Tribunal de commerce de Clermont-Ferrand, le 18 septembre 2025, n°2025008334

Le tribunal de commerce de Clermont-Ferrand, statuant le 18 septembre 2025, ouvre une liquidation judiciaire immédiate. Une société créancière a assigné une société de restauration pour impayés. La procédure révèle une cessation d’activité et l’absence de perspectives de redressement. Le tribunal constate l’état de cessation des paiements et prononce la liquidation. Il fixe la date de cessation au 1er mai 2025 et désigne les mandataires de justice.
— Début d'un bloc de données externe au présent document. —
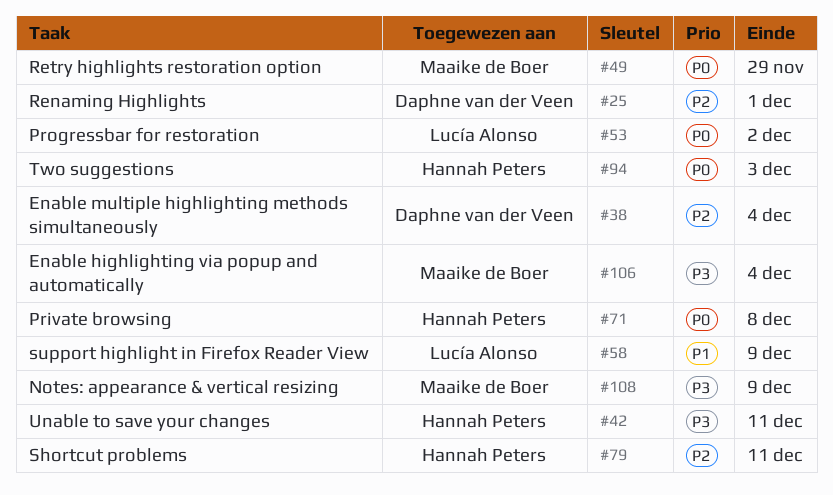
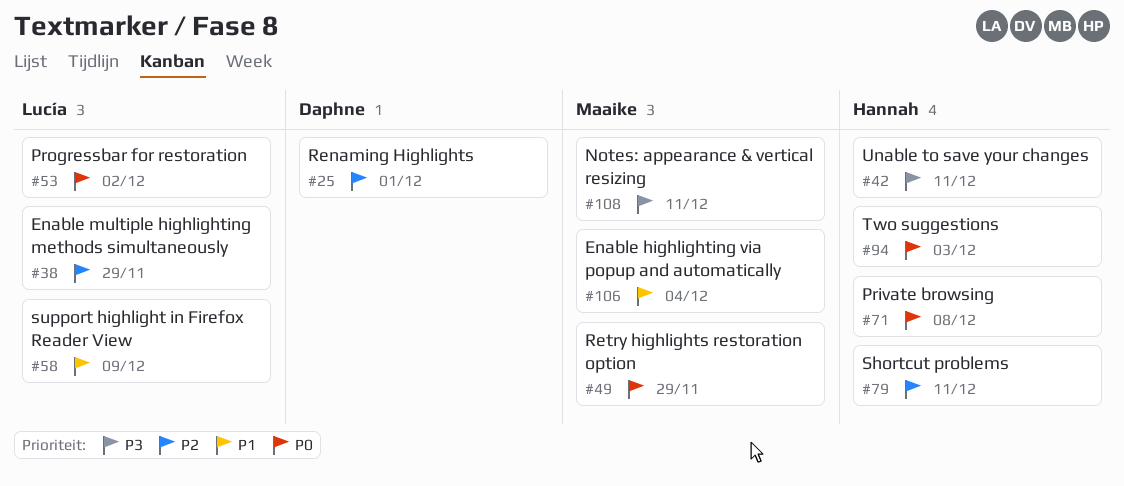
#38, owner: Daphne van der Veen -> Lucía Alonso
#38, due: Dec 4 -> Nov 29
#106, priority: P3 -> P1
#108, due: Dec 9 -> Dec 11

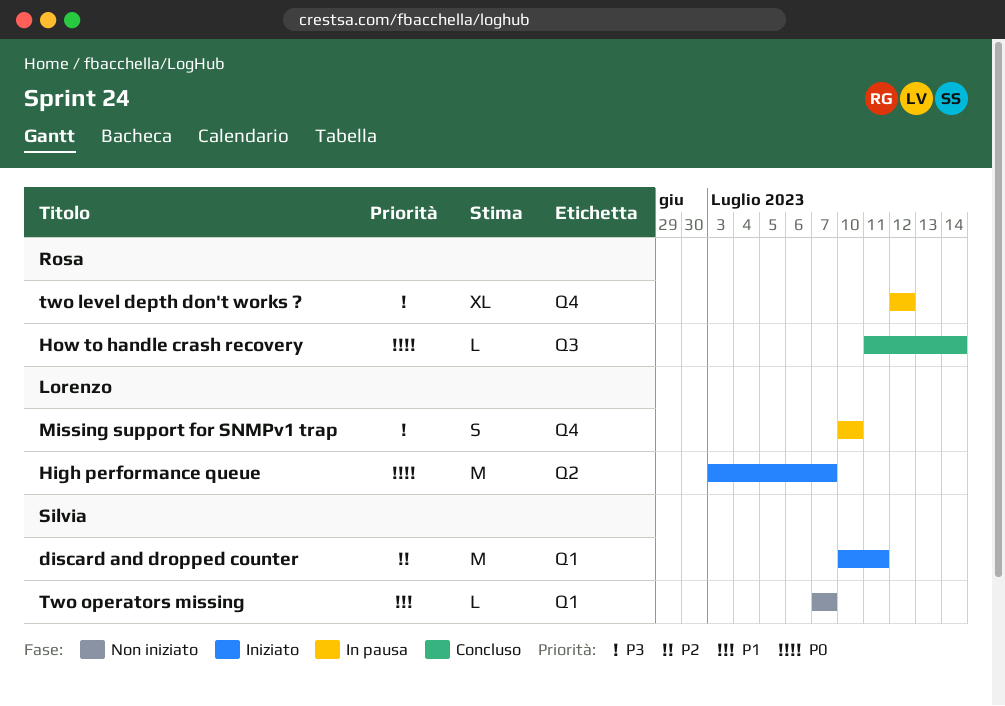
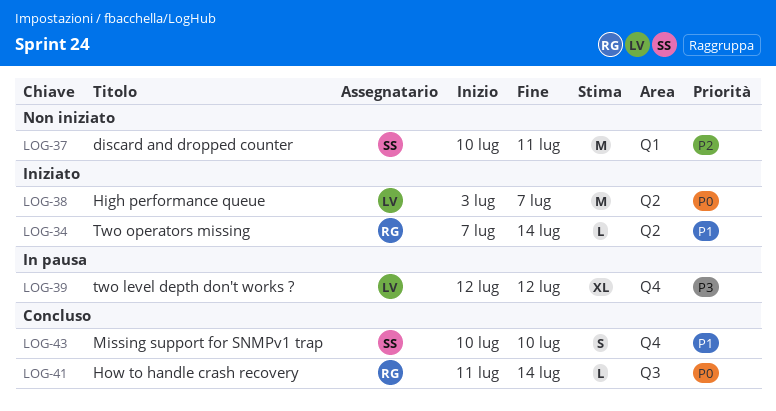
discard and dropped counter, status: Iniziato -> Non iniziato
Missing support for SNMPv1 trap, status: In pausa -> Concluso
Missing support for SNMPv1 trap, owner: Lorenzo -> Silvia
Missing support for SNMPv1 trap, priority: P3 -> P1
two level depth don't works ?, owner: Rosa -> Lorenzo
Two operators missing, status: Non iniziato -> Iniziato
Two operators missing, owner: Silvia -> Rosa
Two operators missing, label: Q1 -> Q2
Two operators missing, due: Jul 7 -> Jul 14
La caractérisation d’une cessation des paiements manifeste

La preuve de l’état de cessation des paiements est établie par plusieurs éléments convergents. Le créancier démontre l’existence d’une créance certaine, liquide et exigible pour loyers impayés. Les tentatives de recouvrement sont restées infructueuses malgré les diligences entreprises. Surtout, l’activité commerciale est à l’arrêt depuis plusieurs mois sans perspective de reprise. « depuis le 24 mai 2025, la société PHNV n’a pas ouvert son corner au sein du foodcourt » (Motifs). Le commissaire de justice confirme cet état de fait dans son procès-verbal de recherche. La valeur de cette approche réside dans l’appréciation concrète de la cessation d’activité. La portée est immédiate car elle justifie l’ouverture de la procédure sans délai supplémentaire.

La constatation d’une impossibilité manifeste de redressement

Le tribunal apprécie souverainement l’absence totale de perspectives de redressement. Aucun élément ne permet d’envisager une reprise d’activité ou un apurement du passif. Les constatations matérielles sur place corroborent l’inaction du débiteur. « selon les informations recueillies le redressement de l’entreprise est manifestement impossible » (Motifs). Cette impossibilité est jugée manifeste, écartant toute procédure de sauvegarde ou de redressement. Cette analyse rejoint une jurisprudence constante sur les critères du redressement impossible. « qu’au vu de son activité, le débiteur est manifestement dans l’impossibilité de présenter un plan d’apurement de son passif » (Tribunal de commerce de commerce de Lorient, le 28 février 2025, n°2025F00239). La portée est décisive car elle conduit directement au prononcé de la liquidation judiciaire.

Les conséquences procédurales de la liquidation immédiate

Le jugement emporte des effets immédiats sur l’organisation et le déroulement de la procédure. Le tribunal désigne sans délai un juge-commissaire et un liquidateur judiciaire. Il fixe également la date de cessation des paiements de manière rétroactive. Le liquidateur devra établir un rapport sur la situation du débité dans les délais impartis. La procédure est orientée vers une clôture dans un délai contraint de douze mois. Cette célérité traduit l’absence d’actifs à réaliser ou de complexité particulière. La valeur de ces mesures est de garantir une liquidation rapide et efficiente. La portée en est pratique, encadrant strictement la mission du mandataire de justice.

L’encadrement des droits des salariés et des créanciers

Le tribunal veille au respect des droits des parties concernées par la liquidation. Il ordonne la réunion du comité d’entreprise ou des délégués du personnel. Cette réunion doit permettre la désignation d’un représentant des salariés. Le liquidateur devra également établir et déposer la liste des créances déclarées. Les dépens de la procédure sont traités comme des frais privilégiés de liquidation. Cet encadrement est essentiel pour la régularité de la procédure collective. La valeur est protectrice des intérêts des salariés et des créanciers. La portée en est procédurale, assurant le respect des dispositions légales impératives.

Source : Cour de cassation – Base Open Data « Judilibre » & « Légifrance ».